WHAT TO PRODUCE: Nothing outside the range below should be printed. Output exactly the lines from the line with "elaboración de productos." to the line with "Lista del Patrimonio", both included.

───── RECORDS SHOWN

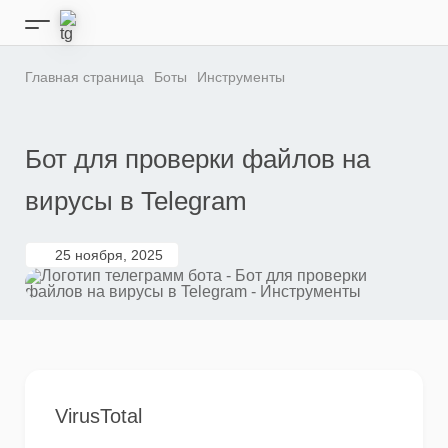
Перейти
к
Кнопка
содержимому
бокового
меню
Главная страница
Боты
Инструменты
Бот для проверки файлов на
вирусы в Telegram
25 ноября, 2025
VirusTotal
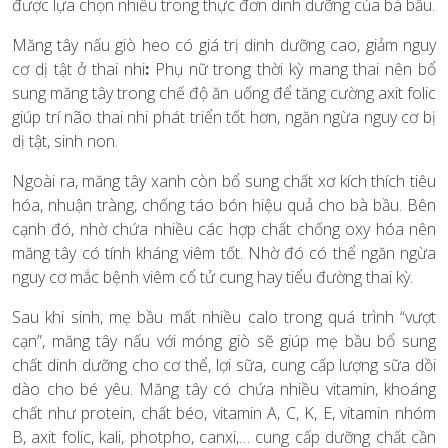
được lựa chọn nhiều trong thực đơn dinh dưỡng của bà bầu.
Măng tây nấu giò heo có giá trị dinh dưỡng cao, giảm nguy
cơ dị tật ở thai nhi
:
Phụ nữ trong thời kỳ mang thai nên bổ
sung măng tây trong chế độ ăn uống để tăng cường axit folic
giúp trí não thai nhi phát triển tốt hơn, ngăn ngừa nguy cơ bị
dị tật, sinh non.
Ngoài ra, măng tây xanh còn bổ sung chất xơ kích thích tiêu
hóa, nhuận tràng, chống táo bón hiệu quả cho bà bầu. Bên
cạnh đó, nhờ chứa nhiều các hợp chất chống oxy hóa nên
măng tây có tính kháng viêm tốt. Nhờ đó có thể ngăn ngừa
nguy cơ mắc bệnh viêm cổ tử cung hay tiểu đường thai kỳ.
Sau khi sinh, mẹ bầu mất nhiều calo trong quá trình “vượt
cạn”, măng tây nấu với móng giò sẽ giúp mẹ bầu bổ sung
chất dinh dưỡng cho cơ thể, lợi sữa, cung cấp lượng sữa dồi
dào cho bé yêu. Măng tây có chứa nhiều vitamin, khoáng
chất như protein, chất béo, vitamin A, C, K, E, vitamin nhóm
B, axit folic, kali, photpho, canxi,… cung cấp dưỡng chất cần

──────────
───── RECORDS SHOWN

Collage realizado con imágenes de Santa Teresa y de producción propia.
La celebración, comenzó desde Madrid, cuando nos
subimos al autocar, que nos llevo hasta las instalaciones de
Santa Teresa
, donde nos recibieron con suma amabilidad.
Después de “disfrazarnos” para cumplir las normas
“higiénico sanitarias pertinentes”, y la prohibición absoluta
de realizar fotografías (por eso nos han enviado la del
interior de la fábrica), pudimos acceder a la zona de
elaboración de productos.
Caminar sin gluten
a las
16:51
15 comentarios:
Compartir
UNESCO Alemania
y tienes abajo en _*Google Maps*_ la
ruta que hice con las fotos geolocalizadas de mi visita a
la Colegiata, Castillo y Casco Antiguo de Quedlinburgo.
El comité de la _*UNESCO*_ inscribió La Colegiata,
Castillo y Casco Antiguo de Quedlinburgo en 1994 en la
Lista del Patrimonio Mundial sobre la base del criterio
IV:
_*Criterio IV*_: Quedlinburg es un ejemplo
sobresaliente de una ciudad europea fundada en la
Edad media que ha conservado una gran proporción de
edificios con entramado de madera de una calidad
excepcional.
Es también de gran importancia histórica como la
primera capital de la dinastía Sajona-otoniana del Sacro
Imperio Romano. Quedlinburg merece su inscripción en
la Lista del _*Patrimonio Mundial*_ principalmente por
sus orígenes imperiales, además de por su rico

──────────
───── RECORDS SHOWN

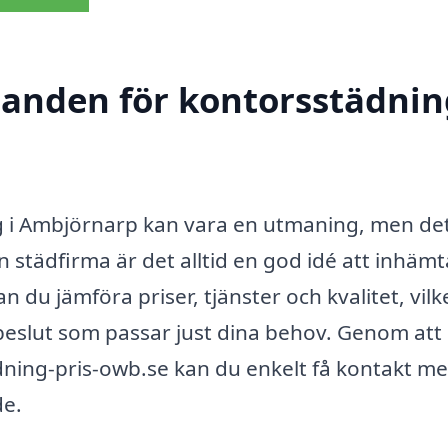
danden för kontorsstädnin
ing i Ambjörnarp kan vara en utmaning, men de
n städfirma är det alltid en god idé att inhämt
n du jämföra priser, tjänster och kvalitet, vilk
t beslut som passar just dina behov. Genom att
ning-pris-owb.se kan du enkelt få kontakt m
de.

──────────

OUTPUT OF THE EXERCISE:
elaboración de productos.
Caminar sin gluten
a las
16:51
15 comentarios:
Compartir
UNESCO Alemania
y tienes abajo en _*Google Maps*_ la
ruta que hice con las fotos geolocalizadas de mi visita a
la Colegiata, Castillo y Casco Antiguo de Quedlinburgo.
El comité de la _*UNESCO*_ inscribió La Colegiata,
Castillo y Casco Antiguo de Quedlinburgo en 1994 en la
Lista del Patrimonio Mundial sobre la base del criterio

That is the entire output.